• Document segment
# 1:1 Catalog Exchange



## AndresDaniel1 (May 3, 2020)

Hello! I’m looking to catalog (or buy) the following items in the colors they appear on the list:
WISHLIST
I have the following items available for cataloging:
FOR TRADE

 Updated lists


----------



## PinkyPoo (May 3, 2020)

Hi, I have the yellow street organ, would you like to swap for your billiard table?


----------



## xara (May 3, 2020)

hi! i have these you can catalog: 

diner neon sign (pink/purple) 
mini fridge (white) 
pet bed (white) 
beach chair (blue) 

i’d love to catalog these in exchange: 

video camera
long bathtub (white)
tool shelf (green) 
writing desk (dark brown) 

lemme know if interested! ;u;


----------



## AndresDaniel1 (May 3, 2020)

PinkyPoo said:


> Hi, I have the yellow street organ, would you like to swap for your billiard table?


Yes!

	Post automatically merged: May 3, 2020



xara said:


> hi! i have these you can catalog:
> 
> diner neon sign (pink/purple)
> mini fridge (white)
> ...


Interested


----------



## xara (May 3, 2020)

AndresDaniel1 said:


> Interested



great! is your island okay? mines a bit of a mess aha


----------



## haillzzz (May 3, 2020)

I've got these..
beach chair (pink)
changing room (white)
diner counter chair (pink)
modern office chair (black)
poolside bed (dark)

Can I please catalogue
air conditioner
beach ball (watermelon)
double foor fridge (black)
throwback skull radio (white)


----------



## mintycream (May 4, 2020)

I have:

-Tankless toilet (white)
-Plastic pool (pink)
-Kitty litter box (white)
-Rattan Low table (white)
-Rattan end table (white)
-Pinball machine (brown)
-Throwback container (white)
-Cat grass (black)

Looking to catalogue:

-Kitchen Island (white)
-System kitchen (black)
-Whirlpool bath (black)
-Server
-Double-door refrigerator (white)
-Automatic washer (blue)
-2x Electric kick scooter (white and yellow)


----------



## jo_electric (May 4, 2020)

I have the street organ and the tankless toilet. Would like to catalog the white baby grand and the white menu chalkboard.

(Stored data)
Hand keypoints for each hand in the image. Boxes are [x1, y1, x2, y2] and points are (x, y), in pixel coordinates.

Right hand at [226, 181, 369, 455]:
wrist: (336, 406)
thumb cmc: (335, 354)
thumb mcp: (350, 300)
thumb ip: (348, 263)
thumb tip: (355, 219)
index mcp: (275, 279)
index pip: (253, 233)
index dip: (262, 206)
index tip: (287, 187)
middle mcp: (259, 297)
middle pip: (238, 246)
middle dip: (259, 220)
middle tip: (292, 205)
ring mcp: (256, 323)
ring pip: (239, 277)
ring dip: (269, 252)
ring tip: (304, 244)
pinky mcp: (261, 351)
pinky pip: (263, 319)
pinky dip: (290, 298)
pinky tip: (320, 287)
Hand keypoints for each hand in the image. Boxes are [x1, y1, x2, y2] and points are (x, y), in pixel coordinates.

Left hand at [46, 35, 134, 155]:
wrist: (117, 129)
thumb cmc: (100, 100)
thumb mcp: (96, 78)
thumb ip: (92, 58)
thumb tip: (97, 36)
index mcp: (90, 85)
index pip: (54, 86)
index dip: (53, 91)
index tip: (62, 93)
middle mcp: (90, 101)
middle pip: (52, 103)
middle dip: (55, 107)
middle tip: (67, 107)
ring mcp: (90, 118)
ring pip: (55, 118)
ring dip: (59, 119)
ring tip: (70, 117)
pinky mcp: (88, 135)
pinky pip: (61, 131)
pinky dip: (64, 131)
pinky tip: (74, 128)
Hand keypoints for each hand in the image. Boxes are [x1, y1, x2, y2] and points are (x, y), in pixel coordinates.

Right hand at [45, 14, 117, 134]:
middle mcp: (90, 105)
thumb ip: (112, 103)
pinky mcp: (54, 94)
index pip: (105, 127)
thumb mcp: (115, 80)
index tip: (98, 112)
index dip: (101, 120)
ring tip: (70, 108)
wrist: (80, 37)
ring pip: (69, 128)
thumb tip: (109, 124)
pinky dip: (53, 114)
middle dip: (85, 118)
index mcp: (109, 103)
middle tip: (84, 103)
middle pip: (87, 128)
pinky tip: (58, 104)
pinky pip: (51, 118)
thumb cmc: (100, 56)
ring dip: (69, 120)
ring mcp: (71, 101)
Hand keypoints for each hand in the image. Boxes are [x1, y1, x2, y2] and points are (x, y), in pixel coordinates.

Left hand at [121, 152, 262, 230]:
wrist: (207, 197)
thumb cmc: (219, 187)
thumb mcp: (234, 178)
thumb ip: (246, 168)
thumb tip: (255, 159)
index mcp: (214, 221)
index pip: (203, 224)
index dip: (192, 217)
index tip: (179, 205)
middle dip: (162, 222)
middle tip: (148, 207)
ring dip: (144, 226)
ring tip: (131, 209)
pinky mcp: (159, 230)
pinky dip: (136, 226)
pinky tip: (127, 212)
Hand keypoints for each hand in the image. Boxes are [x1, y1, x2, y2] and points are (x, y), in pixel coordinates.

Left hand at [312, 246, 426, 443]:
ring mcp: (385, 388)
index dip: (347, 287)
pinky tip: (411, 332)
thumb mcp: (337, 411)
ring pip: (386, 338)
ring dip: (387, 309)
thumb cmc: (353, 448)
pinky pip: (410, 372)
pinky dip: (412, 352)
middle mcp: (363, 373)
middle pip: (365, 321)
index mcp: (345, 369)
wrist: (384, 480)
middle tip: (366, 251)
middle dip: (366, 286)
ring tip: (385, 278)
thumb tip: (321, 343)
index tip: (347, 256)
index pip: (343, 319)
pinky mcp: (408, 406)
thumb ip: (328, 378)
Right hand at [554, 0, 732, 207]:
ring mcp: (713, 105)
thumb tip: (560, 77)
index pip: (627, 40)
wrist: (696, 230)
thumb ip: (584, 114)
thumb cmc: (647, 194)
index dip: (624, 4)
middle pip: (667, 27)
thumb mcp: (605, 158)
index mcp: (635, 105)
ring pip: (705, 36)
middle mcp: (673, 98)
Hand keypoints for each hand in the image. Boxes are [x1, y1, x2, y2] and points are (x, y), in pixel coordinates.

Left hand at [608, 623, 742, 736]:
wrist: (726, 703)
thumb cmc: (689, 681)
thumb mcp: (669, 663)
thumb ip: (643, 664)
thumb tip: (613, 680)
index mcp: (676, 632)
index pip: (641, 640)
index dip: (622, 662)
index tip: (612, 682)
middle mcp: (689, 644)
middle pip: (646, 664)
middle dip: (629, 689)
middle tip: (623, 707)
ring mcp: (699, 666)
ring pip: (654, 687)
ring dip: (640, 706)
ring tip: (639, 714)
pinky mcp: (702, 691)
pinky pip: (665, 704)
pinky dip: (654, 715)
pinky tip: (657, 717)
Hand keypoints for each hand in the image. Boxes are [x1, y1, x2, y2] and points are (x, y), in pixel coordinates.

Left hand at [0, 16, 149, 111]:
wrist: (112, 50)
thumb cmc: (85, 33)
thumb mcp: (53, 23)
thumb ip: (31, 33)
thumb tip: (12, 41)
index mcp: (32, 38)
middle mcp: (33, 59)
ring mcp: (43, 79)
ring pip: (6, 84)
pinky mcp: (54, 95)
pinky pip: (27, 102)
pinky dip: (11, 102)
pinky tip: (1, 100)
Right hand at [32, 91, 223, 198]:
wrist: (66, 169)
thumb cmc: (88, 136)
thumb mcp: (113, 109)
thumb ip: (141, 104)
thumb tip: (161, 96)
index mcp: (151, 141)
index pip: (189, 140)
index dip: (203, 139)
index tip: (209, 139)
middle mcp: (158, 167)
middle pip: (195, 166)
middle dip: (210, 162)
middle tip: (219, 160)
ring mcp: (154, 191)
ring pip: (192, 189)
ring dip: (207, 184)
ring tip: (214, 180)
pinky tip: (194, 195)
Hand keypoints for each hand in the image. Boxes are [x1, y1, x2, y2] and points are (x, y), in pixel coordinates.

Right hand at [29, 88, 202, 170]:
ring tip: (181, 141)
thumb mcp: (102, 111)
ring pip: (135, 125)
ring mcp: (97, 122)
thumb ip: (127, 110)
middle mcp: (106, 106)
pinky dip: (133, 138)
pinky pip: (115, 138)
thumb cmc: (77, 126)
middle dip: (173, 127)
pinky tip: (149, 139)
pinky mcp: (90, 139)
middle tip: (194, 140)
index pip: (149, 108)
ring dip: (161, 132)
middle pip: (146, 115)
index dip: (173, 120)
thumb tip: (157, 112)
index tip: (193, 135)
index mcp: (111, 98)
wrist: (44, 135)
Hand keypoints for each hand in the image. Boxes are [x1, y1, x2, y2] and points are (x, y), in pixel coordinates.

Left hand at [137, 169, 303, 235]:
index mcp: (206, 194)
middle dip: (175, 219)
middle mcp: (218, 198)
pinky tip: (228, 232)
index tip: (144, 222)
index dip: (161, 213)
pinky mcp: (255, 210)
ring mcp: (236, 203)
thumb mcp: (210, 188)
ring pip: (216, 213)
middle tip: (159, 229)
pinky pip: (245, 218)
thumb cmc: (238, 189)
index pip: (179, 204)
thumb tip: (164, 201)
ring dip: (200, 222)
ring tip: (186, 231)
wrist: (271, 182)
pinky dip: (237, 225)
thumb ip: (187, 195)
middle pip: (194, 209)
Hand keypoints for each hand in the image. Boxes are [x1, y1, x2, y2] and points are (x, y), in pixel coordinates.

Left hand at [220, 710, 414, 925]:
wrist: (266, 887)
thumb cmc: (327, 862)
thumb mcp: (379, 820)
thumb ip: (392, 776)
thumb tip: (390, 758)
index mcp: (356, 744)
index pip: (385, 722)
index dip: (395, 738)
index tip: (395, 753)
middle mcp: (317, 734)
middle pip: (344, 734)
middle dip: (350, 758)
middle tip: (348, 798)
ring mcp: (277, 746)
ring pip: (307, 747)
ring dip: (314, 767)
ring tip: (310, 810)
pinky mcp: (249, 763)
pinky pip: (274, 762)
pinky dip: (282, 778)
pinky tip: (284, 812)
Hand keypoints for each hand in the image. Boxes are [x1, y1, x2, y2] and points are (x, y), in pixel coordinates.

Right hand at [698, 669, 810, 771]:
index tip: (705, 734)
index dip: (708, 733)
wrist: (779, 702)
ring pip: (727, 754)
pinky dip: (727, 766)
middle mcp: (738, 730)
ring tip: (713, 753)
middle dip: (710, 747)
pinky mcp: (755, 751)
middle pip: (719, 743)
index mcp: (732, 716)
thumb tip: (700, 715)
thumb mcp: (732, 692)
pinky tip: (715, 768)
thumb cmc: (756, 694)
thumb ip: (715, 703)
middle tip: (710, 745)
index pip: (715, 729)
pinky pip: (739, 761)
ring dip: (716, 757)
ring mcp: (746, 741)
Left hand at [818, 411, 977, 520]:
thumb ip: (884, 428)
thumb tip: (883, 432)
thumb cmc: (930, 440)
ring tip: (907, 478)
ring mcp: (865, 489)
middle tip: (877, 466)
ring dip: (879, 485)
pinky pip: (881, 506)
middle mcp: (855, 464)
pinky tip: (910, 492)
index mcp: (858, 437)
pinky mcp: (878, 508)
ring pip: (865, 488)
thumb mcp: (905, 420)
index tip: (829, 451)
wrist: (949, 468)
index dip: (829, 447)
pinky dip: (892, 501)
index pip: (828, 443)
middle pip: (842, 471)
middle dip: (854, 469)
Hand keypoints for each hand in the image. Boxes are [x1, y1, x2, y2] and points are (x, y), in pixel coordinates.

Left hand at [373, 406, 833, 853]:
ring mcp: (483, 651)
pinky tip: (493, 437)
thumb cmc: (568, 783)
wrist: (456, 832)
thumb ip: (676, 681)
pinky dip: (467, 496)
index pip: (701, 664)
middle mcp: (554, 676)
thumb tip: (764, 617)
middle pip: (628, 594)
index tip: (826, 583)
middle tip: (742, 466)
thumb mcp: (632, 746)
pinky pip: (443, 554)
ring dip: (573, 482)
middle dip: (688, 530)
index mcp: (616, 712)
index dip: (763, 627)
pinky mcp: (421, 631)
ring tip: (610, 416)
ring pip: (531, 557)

• Work request 1
In the catalog exchange thread, which item does PinkyPoo offer in return for the billiard table?
• Work request 2
Please carry the catalog exchange thread forward from its last post.
The stored data lines are separate material with no connection to the catalog exchange thread.

• Answer space 1
The yellow street organ.

• Answer space 2
----------



## AndresDaniel1 (May 4, 2020)

haillzzz said:


> I've got these..
> beach chair (pink)
> changing room (white)
> diner counter chair (pink)
> ...


already cataloged changing room but interested in the rest!

	Post automatically merged: May 4, 2020



jo_electric said:


> I have the street organ and the tankless toilet. Would like to catalog the white baby grand and the white menu chalkboard.


Already cataloged those. Thanks anyway

	Post automatically merged: May 4, 2020



mintycream said:


> I have:
> 
> -Tankless toilet (white)
> -Plastic pool (pink)
> ...


Already cataloged toilet and catgrass but interested in the rest!


----------



## mintycream (May 4, 2020)

AndresDaniel1 said:


> already cataloged changing room but interested in the rest!
> 
> Post automatically merged: May 4, 2020
> 
> ...



Alright. You could take out the 2 Electric kick scooters. Lmk when you're ready for me to bring the other stuff


----------



## Savato (May 4, 2020)

Hi, I would like to catalog the follow items, I have complete black rattan set and pink laptop

Aluminum briefcase - stacked of cash
Air conditioner - white
Autograph cards - musician signatures
system kitchen - white
whirlpool bath - black
Double-door refrigerator - black
Long bathtub - black marble
Video camera - silver
Smoker - black
Shower set - black
Tool shelf - blue, green
Writing desk - dark brown


----------



## BranchingSprout (May 4, 2020)

could i get:
table tennis
black gas range

for:
poolside bed
throwback container

by any chance? if they are still needed/still available for catalog of course :'^)


----------



## Jazminur (May 4, 2020)

Would love to catalog trade.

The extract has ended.